Decision: Extend existing CLI with subcommands

Decision: Expand backend/cli.py into a multi-subcommand admin command suite.

Rationale:

  • Reuses existing deployment/runtime assumptions.
  • Keeps operations scriptable via terminal/cron and avoids UI scope expansion.

Alternatives considered:

  • New standalone admin binary: rejected due to duplicated bootstrapping/runtime checks.

Decision: Queue image refetch in-process with sequential workers

Decision: Build a bounded in-memory queue for latest 30 items and process one-by-one.

Rationale:

  • Meets rate-limit resilience requirement without new infrastructure.
  • Deterministic and easy to monitor in command output.

Alternatives considered:

  • Parallel refetch workers: rejected due to higher provider throttling risk.

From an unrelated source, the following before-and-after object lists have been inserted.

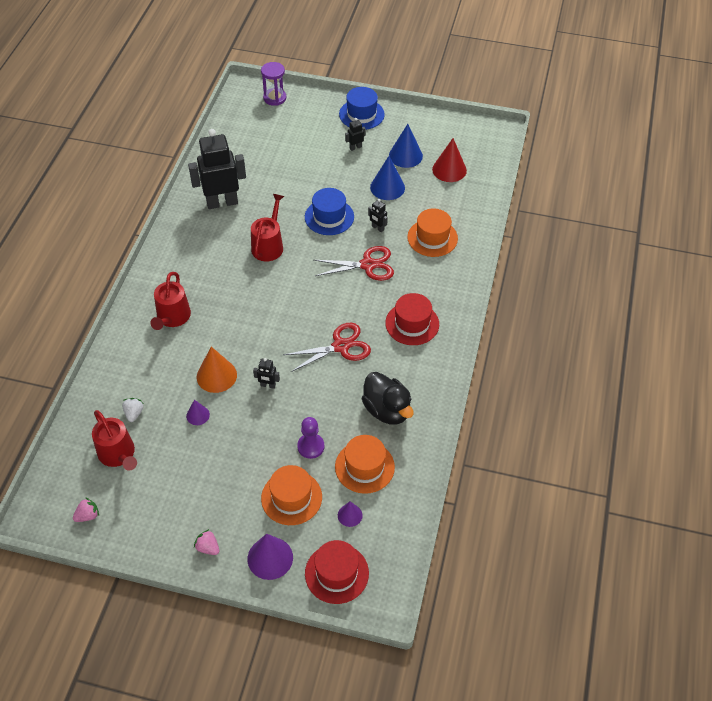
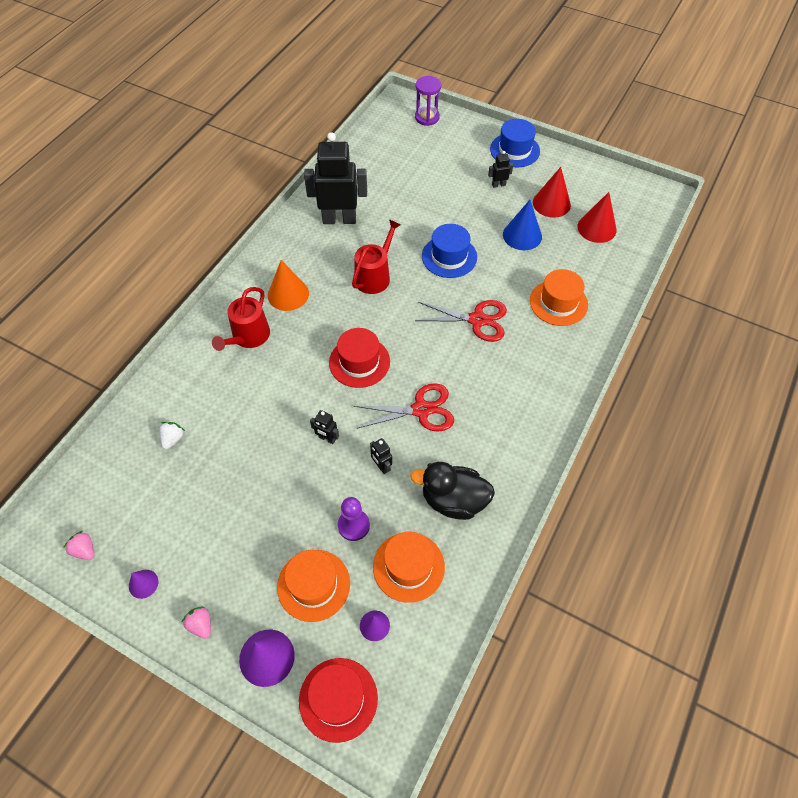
camera: 15 degrees right, 5 degrees up
pink strawberry [73,497,99,522] -> pink strawberry turned 120 degrees counterclockwise [63,531,94,560]
red watering can [92,410,137,471] -> none
purple cone [186,400,210,425] -> purple cone moved to [129,570,158,599]
orange cone [197,347,237,393] -> orange cone moved to [268,260,309,311]
black duck [362,372,414,425] -> black duck turned 120 degrees clockwise [410,462,495,520]
black robot [368,199,388,232] -> black robot moved to [370,438,392,474]
red hat [385,293,439,345] -> red hat moved to [329,328,390,388]
blue cone [389,124,423,168] -> red cone [533,167,571,218]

Decision: Exponential backoff for external image calls

Decision: Apply exponential backoff with capped retries for rate-limited or transient failures.

Rationale:

  • Reduces burst retry amplification.
  • Improves success rate under API pressure.

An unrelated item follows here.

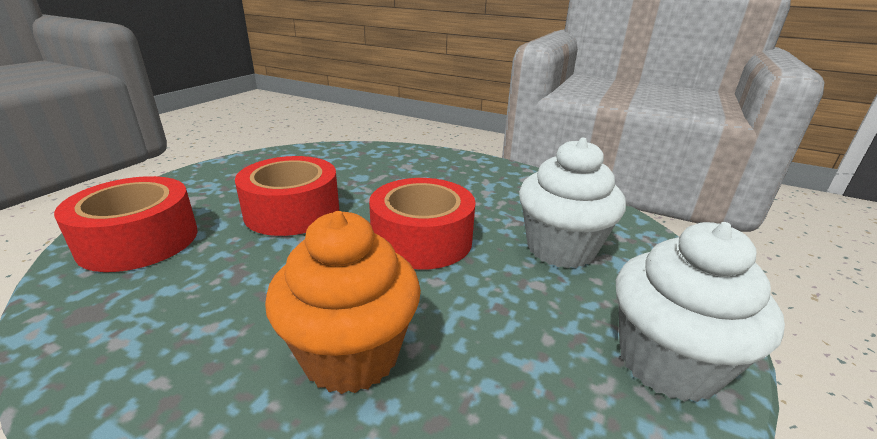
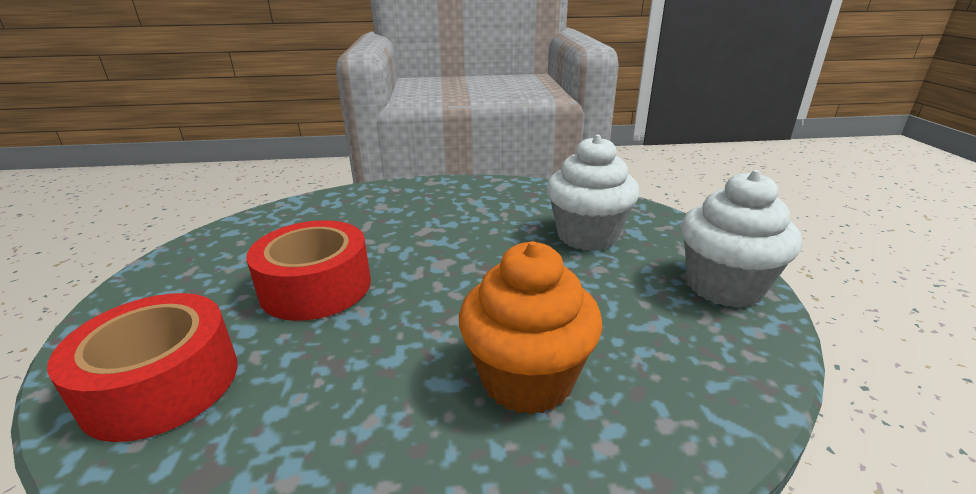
camera: 30 degrees left, 0 degrees up
red tape [369,178,476,270] -> none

Decision: Safety-first destructive command ergonomics

Decision: Destructive operations require explicit confirmation/flags and support dry-run where meaningful.

Rationale:

  • Prevents accidental data loss.
  • Makes admin actions auditable and predictable.

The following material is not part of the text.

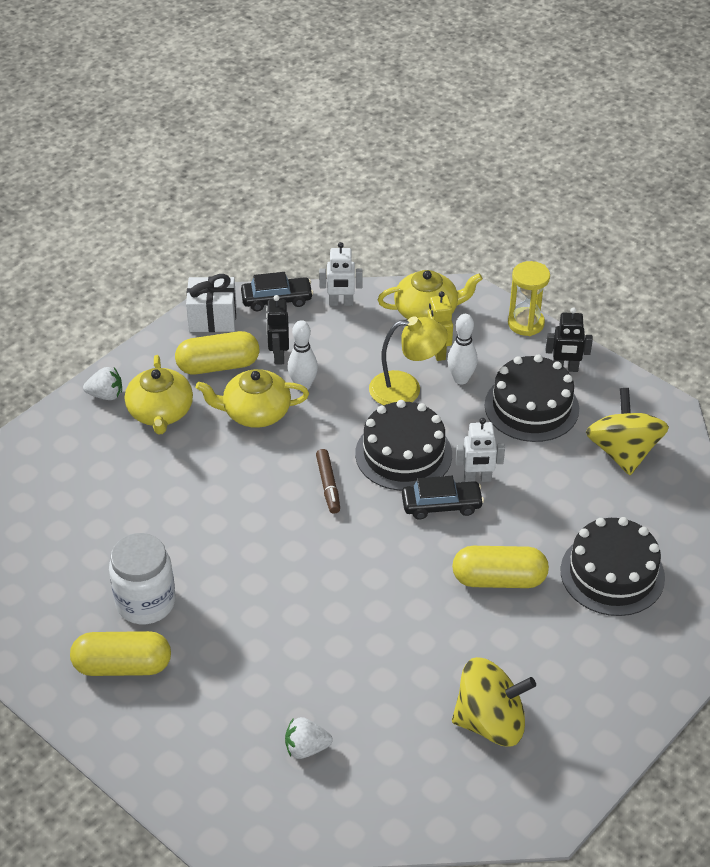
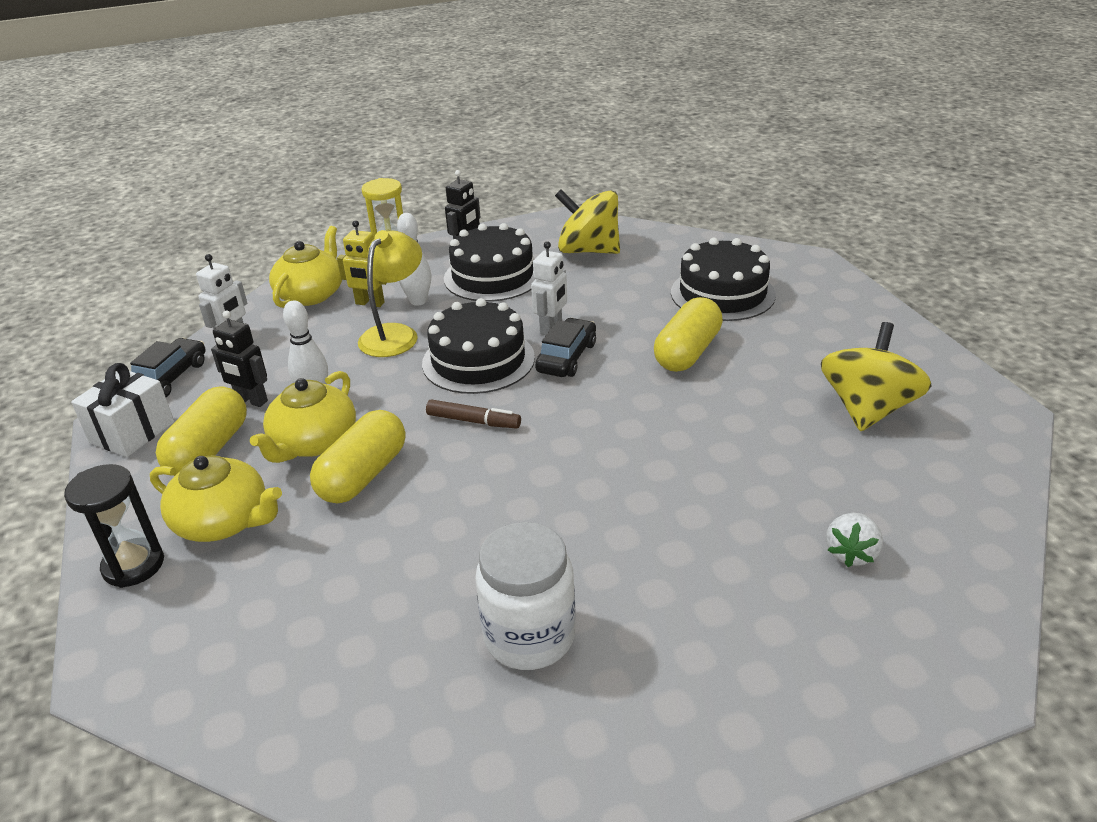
camera: 60 degrees left, 10 degrees down
yellow capsule [70,631,171,676] -> yellow capsule moved to [310,410,405,503]
white strawberry [83,367,122,400] -> black hourglass [64,464,164,588]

Decision: Fetch-N command reuses ingestion pipeline

Decision: Add a fetch-count option that drives existing ingestion/fetch flow rather than building a second implementation.

Rationale:

  • Preserves deduplication/retry logic and minimizes divergence.

Risks / Trade-offs

  • [Risk] Operator misuse of destructive commands -> Mitigation: confirmation gate + explicit flags + dry-run.
  • [Risk] Backoff can increase command runtime -> Mitigation: cap retries and print progress ETA-style output.
  • [Risk] Queue processing interruption mid-run -> Mitigation: idempotent per-item updates and resumable reruns.
  • [Trade-off] In-process queue is simpler but non-distributed -> Mitigation: acceptable for admin-invoked maintenance scope.

Migration Plan

  1. Extend CLI parser with admin subcommands and argument validation.
  2. Add reusable maintenance handlers (archive clean, cache clear, clear news, rebuild, regenerate translations, fetch-n).
  3. Implement queued image-refetch handler with exponential backoff and per-item progress logs.
  4. Add safe guards (--confirm, optional --dry-run) for destructive operations.
  5. Document command usage and examples in README.

Rollback:

  • Keep existing force-fetch path intact.
  • Revert new subcommands while preserving unaffected ingestion pipeline.

Open Questions

  • What cache layers are considered in-scope for clear-cache (in-memory only vs additional filesystem cache)?
  • Should rebuild-site chain all maintenance actions or remain a defined subset with explicit steps?
  • Should fetch n enforce an upper bound to avoid accidental high-cost runs?